Extracted page text data:
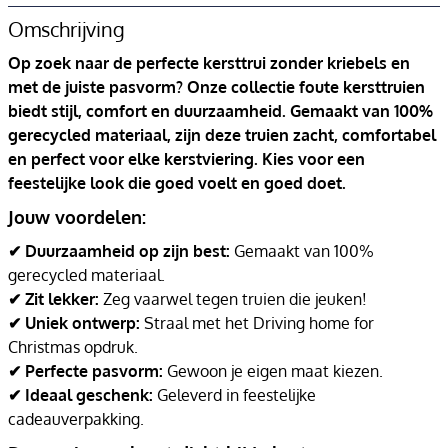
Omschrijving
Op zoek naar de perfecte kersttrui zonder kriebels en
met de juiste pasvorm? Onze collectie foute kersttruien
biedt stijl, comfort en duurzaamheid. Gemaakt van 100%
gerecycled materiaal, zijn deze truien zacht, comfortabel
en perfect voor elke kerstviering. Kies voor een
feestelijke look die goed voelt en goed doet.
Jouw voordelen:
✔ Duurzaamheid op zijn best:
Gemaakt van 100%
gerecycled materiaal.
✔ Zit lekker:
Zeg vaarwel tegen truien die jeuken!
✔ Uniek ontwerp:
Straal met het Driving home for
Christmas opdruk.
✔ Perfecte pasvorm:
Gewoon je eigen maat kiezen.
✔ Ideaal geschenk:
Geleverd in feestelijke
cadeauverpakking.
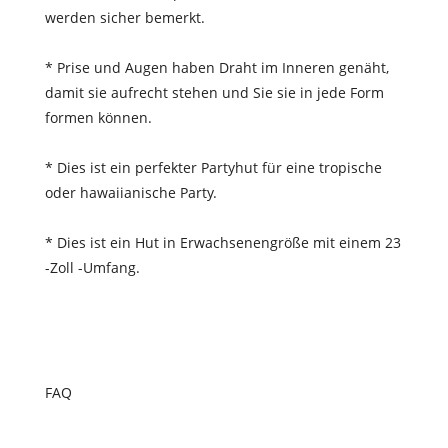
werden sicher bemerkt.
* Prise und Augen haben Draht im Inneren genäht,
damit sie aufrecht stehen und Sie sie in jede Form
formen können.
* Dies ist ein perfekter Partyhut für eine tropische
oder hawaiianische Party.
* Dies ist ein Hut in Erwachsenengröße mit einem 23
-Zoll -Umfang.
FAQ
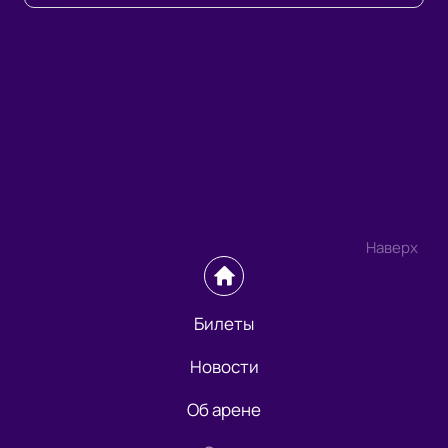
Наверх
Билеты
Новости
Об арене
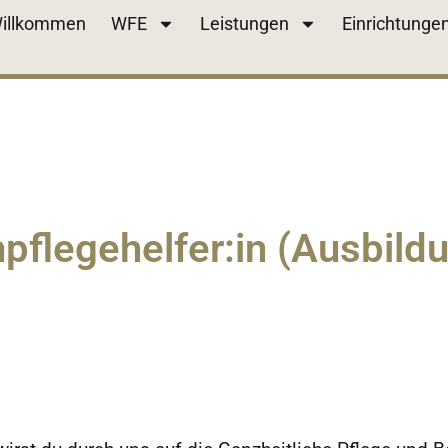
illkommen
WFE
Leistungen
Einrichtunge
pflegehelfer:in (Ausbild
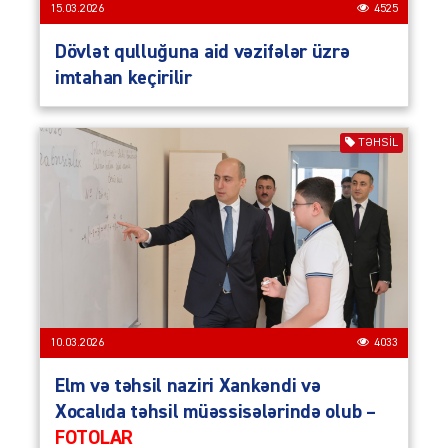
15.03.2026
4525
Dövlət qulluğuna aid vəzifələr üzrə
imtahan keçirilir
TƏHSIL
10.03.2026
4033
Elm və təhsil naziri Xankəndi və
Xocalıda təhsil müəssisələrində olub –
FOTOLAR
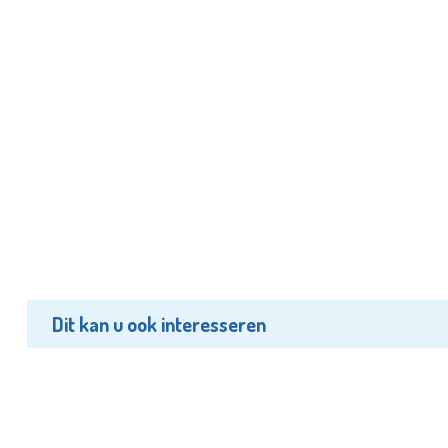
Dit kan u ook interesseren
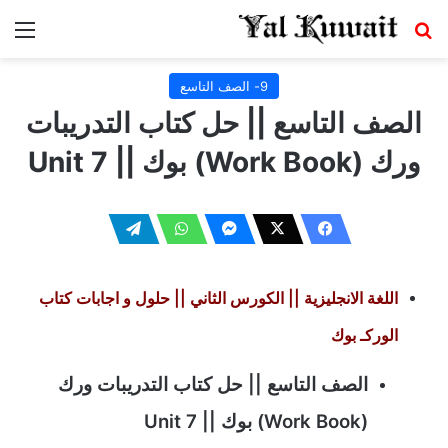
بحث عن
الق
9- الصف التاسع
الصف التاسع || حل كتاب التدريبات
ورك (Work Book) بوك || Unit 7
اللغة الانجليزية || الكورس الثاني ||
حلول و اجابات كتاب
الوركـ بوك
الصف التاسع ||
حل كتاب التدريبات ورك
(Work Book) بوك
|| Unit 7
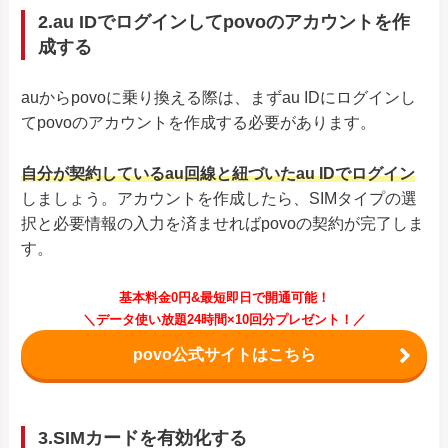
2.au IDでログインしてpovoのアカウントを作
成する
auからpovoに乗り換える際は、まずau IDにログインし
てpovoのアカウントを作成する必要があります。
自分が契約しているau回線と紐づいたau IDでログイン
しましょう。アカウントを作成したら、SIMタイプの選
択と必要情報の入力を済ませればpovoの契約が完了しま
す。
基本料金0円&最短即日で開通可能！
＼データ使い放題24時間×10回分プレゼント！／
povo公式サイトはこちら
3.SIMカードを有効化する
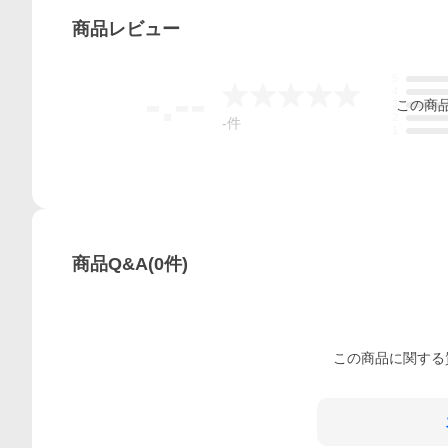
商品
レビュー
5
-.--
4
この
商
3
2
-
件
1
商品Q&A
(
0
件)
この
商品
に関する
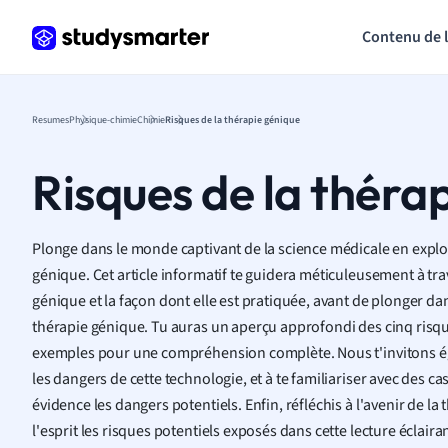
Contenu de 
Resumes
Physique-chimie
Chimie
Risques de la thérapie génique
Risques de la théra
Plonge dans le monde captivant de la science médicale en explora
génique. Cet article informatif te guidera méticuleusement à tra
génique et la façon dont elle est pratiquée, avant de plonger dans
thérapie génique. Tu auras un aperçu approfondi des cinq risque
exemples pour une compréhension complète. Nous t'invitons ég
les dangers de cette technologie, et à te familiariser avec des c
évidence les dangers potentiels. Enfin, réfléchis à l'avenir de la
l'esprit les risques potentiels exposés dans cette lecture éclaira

== INSTRUCTIONS TO FOLLOW ==
The answer must match the entries above line for line, with the pictures dropped.

== EXERCISE ANSWER ==
Omschrijving
Op zoek naar de perfecte kersttrui zonder kriebels en
met de juiste pasvorm? Onze collectie foute kersttruien
biedt stijl, comfort en duurzaamheid. Gemaakt van 100%
gerecycled materiaal, zijn deze truien zacht, comfortabel
en perfect voor elke kerstviering. Kies voor een
feestelijke look die goed voelt en goed doet.
Jouw voordelen:
✔ Duurzaamheid op zijn best:
Gemaakt van 100%
gerecycled materiaal.
✔ Zit lekker:
Zeg vaarwel tegen truien die jeuken!
✔ Uniek ontwerp:
Straal met het Driving home for
Christmas opdruk.
✔ Perfecte pasvorm:
Gewoon je eigen maat kiezen.
✔ Ideaal geschenk:
Geleverd in feestelijke
cadeauverpakking.
werden sicher bemerkt.
* Prise und Augen haben Draht im Inneren genäht,
damit sie aufrecht stehen und Sie sie in jede Form
formen können.
* Dies ist ein perfekter Partyhut für eine tropische
oder hawaiianische Party.
* Dies ist ein Hut in Erwachsenengröße mit einem 23
-Zoll -Umfang.
FAQ
Наверх
Билеты
Новости
Об арене
illkommen
WFE
Leistungen
Einrichtunge
pflegehelfer:in (Ausbild
15.03.2026
4525
Dövlət qulluğuna aid vəzifələr üzrə
imtahan keçirilir
TƏHSIL
10.03.2026
4033
Elm və təhsil naziri Xankəndi və
Xocalıda təhsil müəssisələrində olub –
FOTOLAR
Dit kan u ook interesseren
بحث عن
الق
9- الصف التاسع
الصف التاسع || حل كتاب التدريبات
ورك (Work Book) بوك || Unit 7
اللغة الانجليزية || الكورس الثاني ||
حلول و اجابات كتاب
الوركـ بوك
الصف التاسع ||
حل كتاب التدريبات ورك
(Work Book) بوك
|| Unit 7
2.au IDでログインしてpovoのアカウントを作
成する
auからpovoに乗り換える際は、まずau IDにログインし
てpovoのアカウントを作成する必要があります。
自分が契約しているau回線と紐づいたau IDでログイン
しましょう。アカウントを作成したら、SIMタイプの選
択と必要情報の入力を済ませればpovoの契約が完了しま
す。
基本料金0円&最短即日で開通可能！
＼データ使い放題24時間×10回分プレゼント！／
povo公式サイトはこちら
3.SIMカードを有効化する
商品
レビュー
5
-.--
4
この
商
3
2
-
件
1
商品Q&A
(
0
件)
この
商品
に関する
Contenu de 
Resumes
Physique-chimie
Chimie
Risques de la thérapie génique
Risques de la théra
Plonge dans le monde captivant de la science médicale en explora
génique. Cet article informatif te guidera méticuleusement à tra
génique et la façon dont elle est pratiquée, avant de plonger dans
thérapie génique. Tu auras un aperçu approfondi des cinq risque
exemples pour une compréhension complète. Nous t'invitons ég
les dangers de cette technologie, et à te familiariser avec des c
évidence les dangers potentiels. Enfin, réfléchis à l'avenir de la
l'esprit les risques potentiels exposés dans cette lecture éclaira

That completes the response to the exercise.